Passage fourni
•••••

Infertiles? Le sperme en zone grise

«Autrefois, quand un couple venait nous consulter, c’était parce que le sperme n’était pas bon, ou que les trompes étaient bouchées, mais aujourd’hui, dans la plupart des couples, les femmes ont 35 ans et plus, note le professeur Herman Tournaye, chef de service au Brussels IVF, le centre de reproduction humaine de l’UZ Brussel. L’âge de la femme est prépondérant. Nous voyons beaucoup d’hommes dont le sperme est en “zone grise” ; ils pourront concevoir un enfant plus facilement si leur partenaire est jeune et très fertile, moins si elle a 38 ou 39 ans.»

Les hommes imaginent pouvoir se reproduire sans souci jusqu’au jour de leur mort: même s’il est moins prononcé que chez la femme, le déclin masculin «est très progressif à partir de la trentaine, et 50 ans est considéré comme l’âge critique», détaille la spécialiste de la Clinique MontLégia. Les années qui passent peuvent entraîner une augmentation des erreurs dans la multiplication des spermatozoïdes, avec des anomalies génétiques. La varicocèle (des varices au niveau des testicules) est un autre élément qui peut freiner la fertilité masculine. «Elle entraîne une température plus élevée dans les testicules. Or, les spermatozoïdes n’aiment pas la chaleur», analyse Marine Guisset.

Par le passé, on pensait que, du fait que la femme portait l’enfant, elle était l’unique responsable de l’infertilité.

Outre l’âge et d’autres causes «physiques» (obésité, anorexie, problèmes endocriniens dans 10% des cas…), des facteurs environnementaux peuvent avoir une influence. Surtout chez les hommes. Pour une raison simple: les femmes naissent avec un stock déterminé d’ovocytes, avec lequel elles vieillissent. «Si ce petit œuf est de mauvaise qualité à la naissance, il n’y a aucun moyen de l’améliorer», fait remarquer la gynécologue. Les hommes, eux, renouvellent leurs spermatozoïdes toutes les six semaines à trois mois. «A chaque nouvelle production, les facteurs environnementaux peuvent donc avoir un impact. La qualité des spermes a baissé de 30%, en moyenne, ces trente dernières années, chiffre Marine Guisset. Chez l’homme, ça reste le souci numéro un en matière de reproduction, même si des problèmes de transport peuvent exister – certains ne naissent pas équipés du conduit qui relie les testicules au reste de l’appareil génital.»

•••••

Extrait de données
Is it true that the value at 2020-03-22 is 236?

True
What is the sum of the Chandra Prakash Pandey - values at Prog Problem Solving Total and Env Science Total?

•••••

Tâche à réaliser 1
Mettez à jour le passage fourni, de la partie qui s'ouvre sur « Les hommes imaginent » jusqu'à celle qui se termine par « analyse Marine Guisset. », en remplaçant « la chaleur » par « les températures élevées ».
Tâche à réaliser 2
Quelles causes « physiques » d'infertilité le passage fourni cite-t-il entre parenthèses ?
Tâche à réaliser 3
D'après le passage fourni, pourquoi les facteurs environnementaux pèsent-ils davantage sur la fertilité des hommes que sur celle des femmes ?
Le matériel ci-dessus provient d'une autre source que le passage fourni.

Solution proposée 1
Les hommes imaginent pouvoir se reproduire sans souci jusqu’au jour de leur mort: même s’il est moins prononcé que chez la femme, le déclin masculin «est très progressif à partir de la trentaine, et 50 ans est considéré comme l’âge critique», détaille la spécialiste de la Clinique MontLégia. Les années qui passent peuvent entraîner une augmentation des erreurs dans la multiplication des spermatozoïdes, avec des anomalies génétiques. La varicocèle (des varices au niveau des testicules) est un autre élément qui peut freiner la fertilité masculine. «Elle entraîne une température plus élevée dans les testicules. Or, les spermatozoïdes n’aiment pas les températures élevées», analyse Marine Guisset.

Solution proposée 2
L'obésité, l'anorexie et les problèmes endocriniens.

Solution proposée 3
Les femmes naissent avec un stock déterminé d'ovocytes, avec lequel elles vieillissent, et un ovocyte de mauvaise qualité à la naissance ne peut pas être amélioré. Les hommes renouvellent leurs spermatozoïdes toutes les six semaines à trois mois, si bien que les facteurs environnementaux peuvent avoir un impact à chaque nouvelle production.